What the task requires: Everything from the line with "Bounding box of the security" through the end of the entries must be transcribed exactly; no other lines belong in the answer.

Data provided:
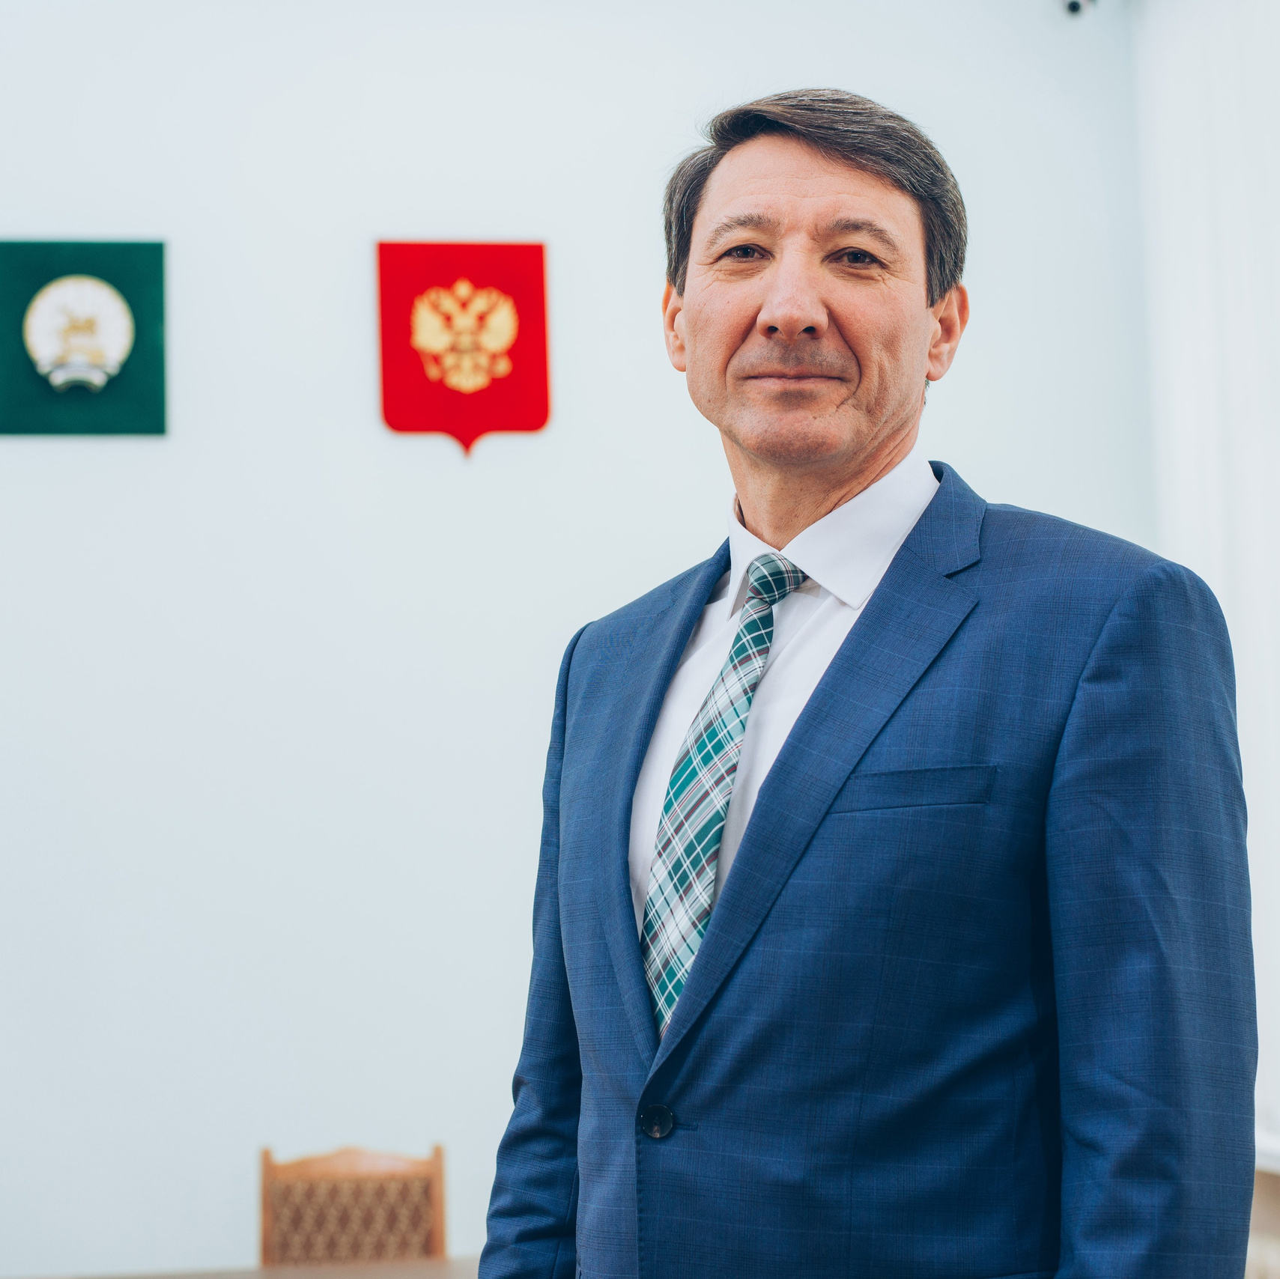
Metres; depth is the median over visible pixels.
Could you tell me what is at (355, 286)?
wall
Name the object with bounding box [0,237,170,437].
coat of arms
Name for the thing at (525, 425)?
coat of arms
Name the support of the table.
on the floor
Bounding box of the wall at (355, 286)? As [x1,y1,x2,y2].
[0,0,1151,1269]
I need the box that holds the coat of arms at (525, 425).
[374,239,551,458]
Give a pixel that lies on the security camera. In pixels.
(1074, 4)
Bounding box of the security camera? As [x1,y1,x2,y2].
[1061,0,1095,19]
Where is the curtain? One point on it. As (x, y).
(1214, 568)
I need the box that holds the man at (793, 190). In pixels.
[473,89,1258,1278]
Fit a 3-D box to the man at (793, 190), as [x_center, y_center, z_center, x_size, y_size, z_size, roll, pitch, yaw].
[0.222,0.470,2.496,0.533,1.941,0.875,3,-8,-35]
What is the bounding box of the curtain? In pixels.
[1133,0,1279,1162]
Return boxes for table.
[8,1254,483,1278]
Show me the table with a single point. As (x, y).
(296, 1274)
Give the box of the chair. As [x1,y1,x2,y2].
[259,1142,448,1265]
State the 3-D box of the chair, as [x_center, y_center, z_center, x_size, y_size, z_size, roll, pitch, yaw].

Answer area:
Bounding box of the security camera? As [x1,y1,x2,y2].
[1061,0,1095,19]
Where is the curtain? One point on it. As (x, y).
(1214, 568)
I need the box that holds the man at (793, 190). In pixels.
[473,89,1258,1278]
Fit a 3-D box to the man at (793, 190), as [x_center, y_center, z_center, x_size, y_size, z_size, roll, pitch, yaw].
[0.222,0.470,2.496,0.533,1.941,0.875,3,-8,-35]
What is the bounding box of the curtain? In pixels.
[1133,0,1279,1162]
Return boxes for table.
[8,1254,483,1278]
Show me the table with a single point. As (x, y).
(296, 1274)
Give the box of the chair. As [x1,y1,x2,y2].
[259,1142,448,1265]
State the 3-D box of the chair, as [x_center, y_center, z_center, x_size, y_size, z_size, roll, pitch, yaw].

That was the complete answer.